The brain mapmakers
by
Brendon Nafziger, DOTmed News Associate Editor | September 07, 2010
Jack Glaser founded the
company with his father.
(Image courtesy
MBF Bioscience)
What do studies on ape language, the biological basis of schizophrenia and the neurological damage wrought by Alzheimer's have in common? Many are made possible by sophisticated brain cell analysis software developed by MBF Bioscience Inc.
Founded in 1987 by a father-son team, the Williston, Vt.-based life science technology company might be relatively small, with around 35 employees, but it's having an outsize impact on neuroscience.
The company's bread and butter is its software for stereology, a technique that lets you obtain quantitative estimates of a population based on a sample. Originally developed in the 19th century for mining, the technique is paying off for the biological sciences, too. MBF Bioscience says one of its flagship programs, Stereo Investigator, has been cited in more than 1,000 peer-reviewed articles.
"I like to say it's a good way to make accurate, unbiased estimates of quantities, rather than make direct measurement of quantities," Jack Glaser, the company's president, told DOTmed News.
As Glaser explains it, you basically look at a few 2-D sections of some 3-D thing - a brain or a rock, for example - and then through random sampling you're able to extrapolate what the whole thing is like from those sections. In the case of MBF Bioscience's applications, it's largely to obtain numerical estimates of cell populations and structure of neurons.
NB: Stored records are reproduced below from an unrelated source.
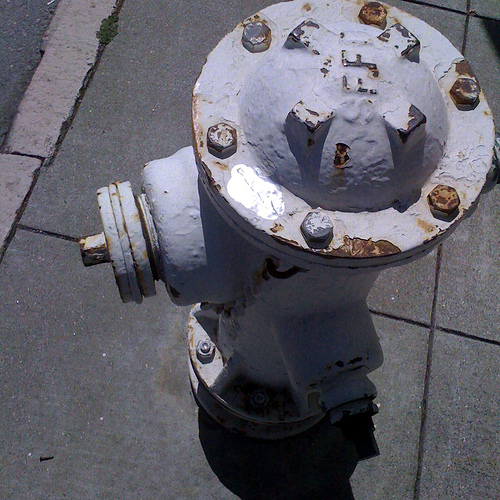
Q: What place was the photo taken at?
A: It was taken at the sidewalk.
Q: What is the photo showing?
A: It is showing a sidewalk.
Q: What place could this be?
A: It is a sidewalk.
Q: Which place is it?
A: It is a sidewalk.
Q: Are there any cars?
A: No, there are no cars.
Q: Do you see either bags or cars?
A: No, there are no cars or bags.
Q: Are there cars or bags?
A: No, there are no cars or bags.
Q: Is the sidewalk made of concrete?
A: Yes, the sidewalk is made of concrete.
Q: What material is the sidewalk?
A: The sidewalk is made of concrete.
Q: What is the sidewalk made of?
A: The sidewalk is made of concrete.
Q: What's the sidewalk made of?
A: The sidewalk is made of concrete.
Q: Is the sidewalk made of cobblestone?
A: No, the sidewalk is made of concrete.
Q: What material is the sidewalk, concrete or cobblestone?
A: The sidewalk is made of concrete.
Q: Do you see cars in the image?
A: No, there are no cars.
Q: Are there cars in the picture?
A: No, there are no cars.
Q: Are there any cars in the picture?
A: No, there are no cars.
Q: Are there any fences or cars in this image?
A: No, there are no cars or fences.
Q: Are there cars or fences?
A: No, there are no cars or fences.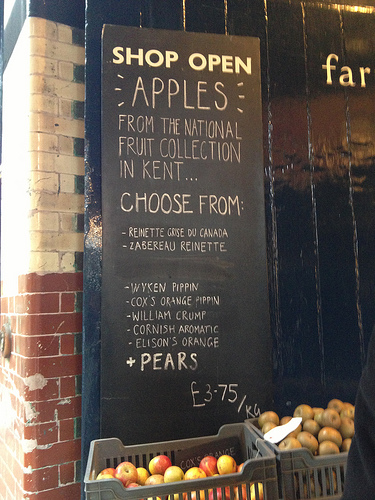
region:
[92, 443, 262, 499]
The apples in the bin that are red and yellow.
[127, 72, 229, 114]
The word Apples on the black poster.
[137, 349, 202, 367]
The word Pears on the board.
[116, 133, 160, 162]
The word Fruit on the board.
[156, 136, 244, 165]
The word Collection on the board.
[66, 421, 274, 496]
The gray bin holding the red and yellow apples.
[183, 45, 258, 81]
The word Open on the board.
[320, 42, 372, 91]
The word Far on the building.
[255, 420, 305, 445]
The white tag between the two gray bins.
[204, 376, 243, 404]
The number 3-75.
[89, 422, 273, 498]
red and yellow apples in a crate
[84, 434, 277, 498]
a grey grate with a white tag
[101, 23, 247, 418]
a chalkboard listing of apples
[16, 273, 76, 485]
red brick in a wall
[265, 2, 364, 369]
a black painted wall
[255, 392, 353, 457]
pale brown apples in a crate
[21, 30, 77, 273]
white brick in a wall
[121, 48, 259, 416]
white writing on a chalkboard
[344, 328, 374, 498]
the dark gray sleeve of a shirt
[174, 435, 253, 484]
a small sign in a crage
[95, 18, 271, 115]
shop sells apples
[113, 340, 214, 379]
shop also sells pears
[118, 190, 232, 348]
seven varieties of apples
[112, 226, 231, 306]
one variety erased from the sign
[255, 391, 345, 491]
pears in plastic crate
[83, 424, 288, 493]
apples in plastic crate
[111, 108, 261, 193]
the apples come from Kent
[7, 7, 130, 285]
sign is outside the shop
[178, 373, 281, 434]
price is 3.75 pounds per kilo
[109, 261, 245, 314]
two types of pippins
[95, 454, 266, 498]
apples are in crate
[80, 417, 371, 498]
two grey plastic crate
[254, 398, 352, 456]
apples are in crate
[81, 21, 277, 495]
sign is on the wall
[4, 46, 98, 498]
wall is made of brick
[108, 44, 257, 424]
writing is on sign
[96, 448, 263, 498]
apples are red and green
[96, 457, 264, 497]
apples are next to apples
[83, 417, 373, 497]
crates in front of sign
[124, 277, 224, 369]
words are written in chalk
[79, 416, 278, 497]
a gray plastic carton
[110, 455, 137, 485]
a red and yellow apple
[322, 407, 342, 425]
a brown pear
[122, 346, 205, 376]
white writing on the chalk board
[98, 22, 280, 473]
a black chalk board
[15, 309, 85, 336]
a red brick in the wall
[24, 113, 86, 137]
a white brick in the wall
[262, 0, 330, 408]
a black wooden board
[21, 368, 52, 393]
a white spot on the wall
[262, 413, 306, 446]
a white tag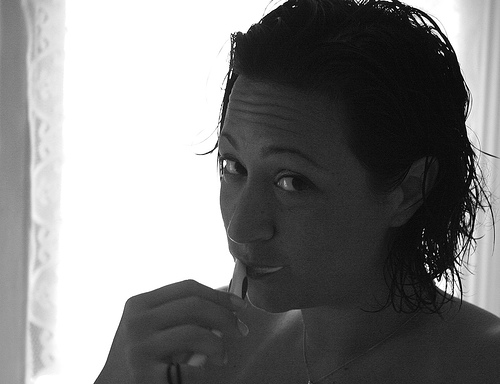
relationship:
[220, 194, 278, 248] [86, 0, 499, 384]
nose of girl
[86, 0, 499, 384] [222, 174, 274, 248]
girl has nose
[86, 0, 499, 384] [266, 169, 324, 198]
girl has eye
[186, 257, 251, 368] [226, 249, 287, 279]
toothbrush in mouth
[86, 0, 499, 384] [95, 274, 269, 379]
girl has hand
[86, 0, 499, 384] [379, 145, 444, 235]
girl has ear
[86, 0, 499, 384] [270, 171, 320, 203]
girl has eye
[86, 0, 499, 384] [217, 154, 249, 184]
girl has eye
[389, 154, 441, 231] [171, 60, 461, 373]
ear on girl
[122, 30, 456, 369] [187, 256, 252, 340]
girl with toothbrush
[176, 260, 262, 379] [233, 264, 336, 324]
toothbrush in mouth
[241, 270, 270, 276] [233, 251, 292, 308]
toothpaste on lip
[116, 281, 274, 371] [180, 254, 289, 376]
hand on toothbrush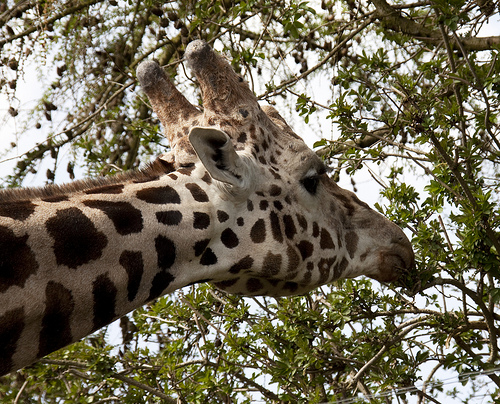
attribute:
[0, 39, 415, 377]
giraffe — white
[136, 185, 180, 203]
spot — brown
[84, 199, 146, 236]
spot — brown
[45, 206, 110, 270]
spot — brown, brow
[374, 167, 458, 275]
foilage — green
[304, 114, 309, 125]
leaf — green, small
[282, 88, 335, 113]
branch — brown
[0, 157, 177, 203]
mane — thin, brown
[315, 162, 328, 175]
marking — black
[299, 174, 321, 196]
eye — black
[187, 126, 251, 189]
ear — white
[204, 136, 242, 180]
inside — black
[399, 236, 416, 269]
nose — brown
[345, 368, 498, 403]
wire — thin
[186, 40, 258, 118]
horn — light brown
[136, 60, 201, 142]
horn — light brown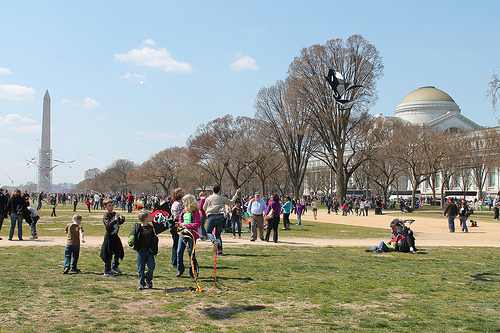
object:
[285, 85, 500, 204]
building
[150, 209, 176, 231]
kite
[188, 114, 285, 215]
trees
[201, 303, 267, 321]
shadow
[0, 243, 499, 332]
grass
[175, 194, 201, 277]
girl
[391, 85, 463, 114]
dome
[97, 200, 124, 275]
kid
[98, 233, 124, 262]
jacket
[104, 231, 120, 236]
waist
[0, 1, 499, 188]
sky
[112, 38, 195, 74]
clouds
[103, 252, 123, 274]
jeans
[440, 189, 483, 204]
bus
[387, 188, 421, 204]
bus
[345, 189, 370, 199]
bus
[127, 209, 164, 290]
kid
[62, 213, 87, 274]
kid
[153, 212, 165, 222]
skull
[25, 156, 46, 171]
kite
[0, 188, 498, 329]
park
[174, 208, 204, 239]
jacket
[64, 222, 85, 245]
shirt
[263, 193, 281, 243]
lady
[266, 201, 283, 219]
shirt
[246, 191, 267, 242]
man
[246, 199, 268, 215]
shirt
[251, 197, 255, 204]
bag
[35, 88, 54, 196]
monument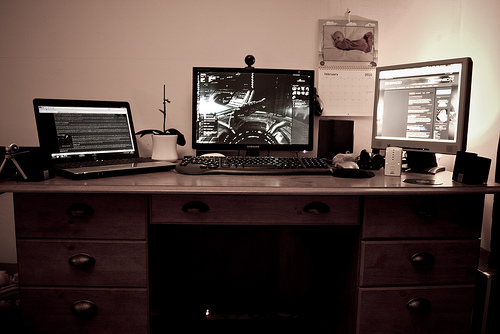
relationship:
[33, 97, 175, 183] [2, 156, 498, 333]
laptop on desk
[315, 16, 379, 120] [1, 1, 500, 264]
calendar hanging on wall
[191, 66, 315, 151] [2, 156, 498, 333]
monitor on desk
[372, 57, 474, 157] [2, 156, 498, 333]
monitor on desk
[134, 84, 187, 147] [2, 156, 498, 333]
plant on desk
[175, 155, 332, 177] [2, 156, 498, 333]
keyboard on desk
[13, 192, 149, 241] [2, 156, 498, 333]
drawer in desk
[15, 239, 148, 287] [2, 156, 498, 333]
drawer in desk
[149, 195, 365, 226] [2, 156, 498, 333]
drawer in desk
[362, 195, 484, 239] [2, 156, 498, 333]
drawer in desk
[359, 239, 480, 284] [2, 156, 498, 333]
drawer in desk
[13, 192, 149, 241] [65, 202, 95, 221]
drawer has handle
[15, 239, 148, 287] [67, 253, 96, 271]
drawer has handle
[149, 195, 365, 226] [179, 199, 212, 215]
drawer has handle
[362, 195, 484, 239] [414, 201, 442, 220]
drawer has handle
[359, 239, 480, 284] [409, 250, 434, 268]
drawer has handle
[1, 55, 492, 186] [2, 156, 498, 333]
objects are on desk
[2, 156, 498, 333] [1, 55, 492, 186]
desk under objects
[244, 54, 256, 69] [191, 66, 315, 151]
webcam on monitor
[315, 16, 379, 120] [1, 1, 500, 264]
calendar on wall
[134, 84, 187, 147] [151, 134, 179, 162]
plant in pot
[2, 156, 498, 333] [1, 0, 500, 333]
desk in office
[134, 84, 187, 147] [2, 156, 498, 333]
plant sitting on desk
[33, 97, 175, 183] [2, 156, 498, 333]
laptop sitting on desk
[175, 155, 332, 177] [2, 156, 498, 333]
keyboard sitting on desk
Glaser compares the process to political polling. Much as with estimating the results of an election, you don't ask all of the individual voters whom they're voting for. Instead, you carefully sample a handful of them, say 300, and if you use the right tools, you can get an estimate, within a certain margin of error, of what the outcome will be.
"It's a way you can estimate things without counting them all up," Glaser said.
From the size of a closet to the size of your palm
Stereo Investigator launched about 15 years ago, but roots of the company stretch back to the mid-1960s and the work of Glaser's father, Dr. Edmund Glaser, a neuroscientist.
At that time, Glaser's dad developed a kind of computer-microscope to bring some quantitative rigor to anatomical studies of the brain, in an effort to develop 3-D neuron reconstructions.
"A lot of anatomy was done qualitatively by people describing what they saw," Glaser said. "My dad was a visionary at that time. He thought the only way you'll be able to identify small changes not visible to the eye was to measure things."
Later, in the mid-1980s, when 3-D reconstructions of the brain had become more refined, performing these functions was limited to only a handful of laboratories around the world due to the expense of the computers needed to do the analysis. The operations could only be handled by huge, closet-sized machines, called DEC computers, which cost upward of $100,000 and required a live programmer on premises to run.